Isso porque pessoas com periodontite têm maior secreção do fluido gengival que compõe a saliva. Além disso, comorbidades como diabetes, hipertensão, doenças cardiovasculares e síndrome metabólica, fatores que podem contribuir para um pior prognóstico de COVID-19, estão altamente associadas à doença periodontal. 

“Uma vez que o SARS-CoV-2 infecta o tecido periodontal, a maior secreção de fluido gengival eleva a carga do vírus na saliva”, afirma Matuck. 

O estudo também confirma a acurácia de testes de COVID-19 pela saliva, como o desenvolvido no Brasil pelo Centro de Estudos do Genoma Humano (CEGH-CEL) – um Centro de Pesquisa, Inovação e Difusão (CEPID) financiado pela FAPESP (leia mais em agencia.fapesp.br/34718/). 

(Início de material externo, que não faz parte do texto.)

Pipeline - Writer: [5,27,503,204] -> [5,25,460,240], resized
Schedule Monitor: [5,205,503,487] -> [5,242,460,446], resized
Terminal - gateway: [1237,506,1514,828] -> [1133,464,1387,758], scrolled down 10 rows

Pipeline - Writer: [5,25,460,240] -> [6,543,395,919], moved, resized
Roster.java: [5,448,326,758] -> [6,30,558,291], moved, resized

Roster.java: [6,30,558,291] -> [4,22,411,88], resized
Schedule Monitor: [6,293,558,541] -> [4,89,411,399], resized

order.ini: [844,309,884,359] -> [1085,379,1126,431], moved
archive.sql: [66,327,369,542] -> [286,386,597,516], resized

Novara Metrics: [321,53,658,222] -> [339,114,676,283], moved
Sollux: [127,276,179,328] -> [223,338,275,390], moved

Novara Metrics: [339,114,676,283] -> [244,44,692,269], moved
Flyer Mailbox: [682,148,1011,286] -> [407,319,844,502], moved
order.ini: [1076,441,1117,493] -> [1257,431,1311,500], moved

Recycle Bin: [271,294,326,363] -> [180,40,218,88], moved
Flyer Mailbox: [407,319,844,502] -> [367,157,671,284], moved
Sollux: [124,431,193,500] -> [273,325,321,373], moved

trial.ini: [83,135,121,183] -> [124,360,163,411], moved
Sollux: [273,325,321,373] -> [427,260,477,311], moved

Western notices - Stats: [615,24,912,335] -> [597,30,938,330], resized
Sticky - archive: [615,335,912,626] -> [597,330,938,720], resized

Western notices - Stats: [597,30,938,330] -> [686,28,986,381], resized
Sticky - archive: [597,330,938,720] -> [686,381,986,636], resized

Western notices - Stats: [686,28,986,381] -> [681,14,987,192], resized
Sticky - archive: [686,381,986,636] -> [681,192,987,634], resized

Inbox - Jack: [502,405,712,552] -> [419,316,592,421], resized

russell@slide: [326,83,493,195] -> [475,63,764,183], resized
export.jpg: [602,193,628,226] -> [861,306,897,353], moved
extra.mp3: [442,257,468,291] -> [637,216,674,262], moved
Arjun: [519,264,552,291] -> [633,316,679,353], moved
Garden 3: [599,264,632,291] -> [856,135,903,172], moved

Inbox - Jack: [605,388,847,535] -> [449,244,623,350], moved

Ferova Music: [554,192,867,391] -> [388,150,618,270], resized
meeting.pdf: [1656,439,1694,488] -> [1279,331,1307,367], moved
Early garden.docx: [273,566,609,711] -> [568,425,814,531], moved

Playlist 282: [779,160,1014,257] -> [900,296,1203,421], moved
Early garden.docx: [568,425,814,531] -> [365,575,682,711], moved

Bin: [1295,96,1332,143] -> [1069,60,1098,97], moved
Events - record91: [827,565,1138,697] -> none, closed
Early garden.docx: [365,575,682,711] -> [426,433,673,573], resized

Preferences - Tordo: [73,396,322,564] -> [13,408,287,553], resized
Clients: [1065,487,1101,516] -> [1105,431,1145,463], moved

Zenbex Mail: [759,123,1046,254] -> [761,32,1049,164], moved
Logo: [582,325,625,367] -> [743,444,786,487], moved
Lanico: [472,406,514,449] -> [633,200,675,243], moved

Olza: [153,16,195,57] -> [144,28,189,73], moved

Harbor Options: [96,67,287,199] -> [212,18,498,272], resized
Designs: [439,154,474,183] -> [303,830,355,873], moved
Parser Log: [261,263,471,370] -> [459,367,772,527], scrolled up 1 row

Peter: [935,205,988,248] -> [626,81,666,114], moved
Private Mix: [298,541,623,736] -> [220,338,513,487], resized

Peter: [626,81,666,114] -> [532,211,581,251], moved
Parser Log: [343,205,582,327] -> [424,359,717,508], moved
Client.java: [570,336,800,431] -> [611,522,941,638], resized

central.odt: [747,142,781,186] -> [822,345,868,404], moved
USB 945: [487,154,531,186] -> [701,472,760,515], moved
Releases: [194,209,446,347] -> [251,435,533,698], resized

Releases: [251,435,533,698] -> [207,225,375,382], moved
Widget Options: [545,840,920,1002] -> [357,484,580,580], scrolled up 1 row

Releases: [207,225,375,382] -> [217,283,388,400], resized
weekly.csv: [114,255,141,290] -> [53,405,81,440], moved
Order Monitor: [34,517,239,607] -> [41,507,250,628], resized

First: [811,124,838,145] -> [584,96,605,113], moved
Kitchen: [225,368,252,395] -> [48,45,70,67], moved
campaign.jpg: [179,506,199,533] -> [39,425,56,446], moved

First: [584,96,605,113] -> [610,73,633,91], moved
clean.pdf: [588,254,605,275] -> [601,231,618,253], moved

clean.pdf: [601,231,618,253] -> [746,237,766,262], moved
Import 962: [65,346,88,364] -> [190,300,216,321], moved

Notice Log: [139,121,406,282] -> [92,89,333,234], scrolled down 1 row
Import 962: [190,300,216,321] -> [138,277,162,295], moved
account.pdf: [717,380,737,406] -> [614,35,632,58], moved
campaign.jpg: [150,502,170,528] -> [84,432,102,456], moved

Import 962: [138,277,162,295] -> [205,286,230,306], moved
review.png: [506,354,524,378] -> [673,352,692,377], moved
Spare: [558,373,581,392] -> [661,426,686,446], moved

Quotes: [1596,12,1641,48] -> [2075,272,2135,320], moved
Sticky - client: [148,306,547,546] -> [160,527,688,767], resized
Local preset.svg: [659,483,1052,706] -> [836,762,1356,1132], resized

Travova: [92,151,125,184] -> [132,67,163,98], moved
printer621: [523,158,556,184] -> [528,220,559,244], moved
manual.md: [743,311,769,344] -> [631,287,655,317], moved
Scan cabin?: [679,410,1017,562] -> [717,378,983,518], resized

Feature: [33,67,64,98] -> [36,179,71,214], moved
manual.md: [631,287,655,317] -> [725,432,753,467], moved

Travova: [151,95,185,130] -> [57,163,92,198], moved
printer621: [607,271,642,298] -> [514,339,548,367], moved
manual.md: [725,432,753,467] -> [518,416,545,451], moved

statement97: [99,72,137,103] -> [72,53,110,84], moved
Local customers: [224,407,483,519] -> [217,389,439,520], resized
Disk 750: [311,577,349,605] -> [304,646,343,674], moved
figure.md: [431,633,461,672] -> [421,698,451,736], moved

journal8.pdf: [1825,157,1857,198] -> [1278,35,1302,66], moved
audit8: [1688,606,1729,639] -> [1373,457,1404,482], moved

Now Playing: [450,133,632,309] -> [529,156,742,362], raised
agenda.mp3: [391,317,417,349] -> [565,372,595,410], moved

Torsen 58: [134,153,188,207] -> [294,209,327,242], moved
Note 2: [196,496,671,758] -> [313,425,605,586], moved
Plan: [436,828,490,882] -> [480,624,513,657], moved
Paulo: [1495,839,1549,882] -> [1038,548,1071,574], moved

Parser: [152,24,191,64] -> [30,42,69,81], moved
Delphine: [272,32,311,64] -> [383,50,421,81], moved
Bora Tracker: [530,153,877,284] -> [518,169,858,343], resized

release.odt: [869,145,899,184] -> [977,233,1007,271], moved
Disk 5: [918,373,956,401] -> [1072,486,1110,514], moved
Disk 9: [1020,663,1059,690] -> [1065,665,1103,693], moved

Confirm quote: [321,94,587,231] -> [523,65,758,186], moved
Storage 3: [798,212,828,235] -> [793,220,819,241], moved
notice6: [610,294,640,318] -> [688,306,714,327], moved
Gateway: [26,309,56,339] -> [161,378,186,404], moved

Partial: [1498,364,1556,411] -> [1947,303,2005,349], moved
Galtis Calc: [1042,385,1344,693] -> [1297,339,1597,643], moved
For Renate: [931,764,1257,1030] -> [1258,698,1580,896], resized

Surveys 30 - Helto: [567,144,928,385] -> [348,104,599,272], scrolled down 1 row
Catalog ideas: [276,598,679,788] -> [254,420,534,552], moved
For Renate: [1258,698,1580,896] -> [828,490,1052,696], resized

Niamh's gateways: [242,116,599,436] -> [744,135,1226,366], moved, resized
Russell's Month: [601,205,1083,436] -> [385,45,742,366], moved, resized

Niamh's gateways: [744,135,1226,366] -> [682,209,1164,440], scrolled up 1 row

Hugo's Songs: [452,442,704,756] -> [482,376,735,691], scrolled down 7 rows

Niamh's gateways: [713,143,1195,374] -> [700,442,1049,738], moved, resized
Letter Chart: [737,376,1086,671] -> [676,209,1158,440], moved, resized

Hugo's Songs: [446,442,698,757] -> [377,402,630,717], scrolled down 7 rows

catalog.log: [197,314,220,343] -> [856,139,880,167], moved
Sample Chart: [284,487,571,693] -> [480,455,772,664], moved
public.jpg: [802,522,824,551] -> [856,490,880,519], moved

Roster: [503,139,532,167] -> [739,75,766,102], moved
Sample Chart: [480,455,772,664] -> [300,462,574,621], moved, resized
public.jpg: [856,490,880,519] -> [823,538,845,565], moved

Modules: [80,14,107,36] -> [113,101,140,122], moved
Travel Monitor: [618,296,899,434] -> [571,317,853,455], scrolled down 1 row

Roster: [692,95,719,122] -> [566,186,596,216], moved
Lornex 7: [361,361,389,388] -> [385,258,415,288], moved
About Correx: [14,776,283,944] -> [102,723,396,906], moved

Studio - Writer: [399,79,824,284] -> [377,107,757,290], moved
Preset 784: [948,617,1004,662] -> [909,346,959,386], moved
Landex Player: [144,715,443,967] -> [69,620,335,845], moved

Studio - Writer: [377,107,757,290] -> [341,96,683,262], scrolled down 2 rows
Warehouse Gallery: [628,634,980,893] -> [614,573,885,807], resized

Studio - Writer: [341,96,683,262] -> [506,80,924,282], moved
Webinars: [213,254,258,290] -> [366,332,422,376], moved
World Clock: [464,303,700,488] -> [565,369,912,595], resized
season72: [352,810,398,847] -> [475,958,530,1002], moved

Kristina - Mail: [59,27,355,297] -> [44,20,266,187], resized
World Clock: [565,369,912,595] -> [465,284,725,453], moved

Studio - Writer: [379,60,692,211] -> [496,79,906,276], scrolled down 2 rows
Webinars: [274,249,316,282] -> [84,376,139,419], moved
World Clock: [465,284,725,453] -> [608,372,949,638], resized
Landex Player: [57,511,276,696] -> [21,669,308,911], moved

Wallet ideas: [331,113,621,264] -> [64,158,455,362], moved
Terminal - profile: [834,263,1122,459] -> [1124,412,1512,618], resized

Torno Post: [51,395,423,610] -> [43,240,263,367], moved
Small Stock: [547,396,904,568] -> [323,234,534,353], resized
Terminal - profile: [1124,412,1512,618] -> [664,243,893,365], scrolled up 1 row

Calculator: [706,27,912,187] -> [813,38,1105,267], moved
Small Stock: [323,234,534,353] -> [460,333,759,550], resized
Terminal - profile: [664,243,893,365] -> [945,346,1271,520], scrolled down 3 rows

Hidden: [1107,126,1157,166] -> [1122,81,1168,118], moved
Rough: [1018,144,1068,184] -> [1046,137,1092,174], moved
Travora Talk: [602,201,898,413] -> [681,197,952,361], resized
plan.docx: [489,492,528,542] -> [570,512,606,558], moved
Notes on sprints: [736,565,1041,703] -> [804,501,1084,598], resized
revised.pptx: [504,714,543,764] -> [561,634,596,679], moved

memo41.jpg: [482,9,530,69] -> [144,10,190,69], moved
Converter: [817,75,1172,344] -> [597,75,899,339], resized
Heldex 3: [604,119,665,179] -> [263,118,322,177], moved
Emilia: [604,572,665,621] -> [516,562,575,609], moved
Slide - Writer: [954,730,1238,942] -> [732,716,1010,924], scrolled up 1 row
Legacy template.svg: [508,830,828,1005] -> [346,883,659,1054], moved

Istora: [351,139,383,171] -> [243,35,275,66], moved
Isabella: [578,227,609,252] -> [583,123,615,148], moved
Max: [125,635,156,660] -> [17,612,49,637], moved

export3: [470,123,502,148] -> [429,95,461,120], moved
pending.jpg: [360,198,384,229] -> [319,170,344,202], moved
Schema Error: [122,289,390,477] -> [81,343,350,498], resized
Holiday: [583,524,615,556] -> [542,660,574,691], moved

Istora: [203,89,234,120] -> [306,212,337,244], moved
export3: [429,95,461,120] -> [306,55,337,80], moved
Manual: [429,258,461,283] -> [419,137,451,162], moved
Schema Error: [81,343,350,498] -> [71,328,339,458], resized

“Da mesma forma que o exame de RT-PCR é importante porque detecta o vírus em secreções nasofaríngeas, o SARS-CoV-2 também pode ser detectado com muita precisão na saliva porque há carga viral sustentada nesse fluido em pacientes infectados”, afirma Silva. 

Os pesquisadores pretendem analisar, agora, a carga viral de SARS-CoV-2 no tecido periodontal de pessoas com COVID-19 assintomáticas ou com sintomas leves da doença para avaliar se a resposta nessas células é diferente em comparação com as de pacientes em estado grave. 

Atualmente, eles estão estudando os receptores de entrada do SARS-CoV-2 na cavidade bucal. 

Já se sabe que a presença do vírus na boca pode ter diferentes origens. O SARS-CoV-2 infecta as células usando o receptor da enzima conversora de angiotensina 2 (ACE-2) como entrada. Esse receptor pode ser encontrado em vários locais na boca, como na língua, em células epiteliais ductais das glândulas salivares e no tecido periodontal. O receptor ACE-2 também foi expresso no ligamento gengival e periodontal em fibroblastos humanos. 

“Estamos tentando identificar esses receptores no tecido periodontal, nas papilas gustativas e nas glândulas salivares, para entender como ocorre a entrada do vírus na cavidade oral e verificar se isso tem relação com a perda de paladar, um dos principais sintomas da COVID-19”, diz Matuck.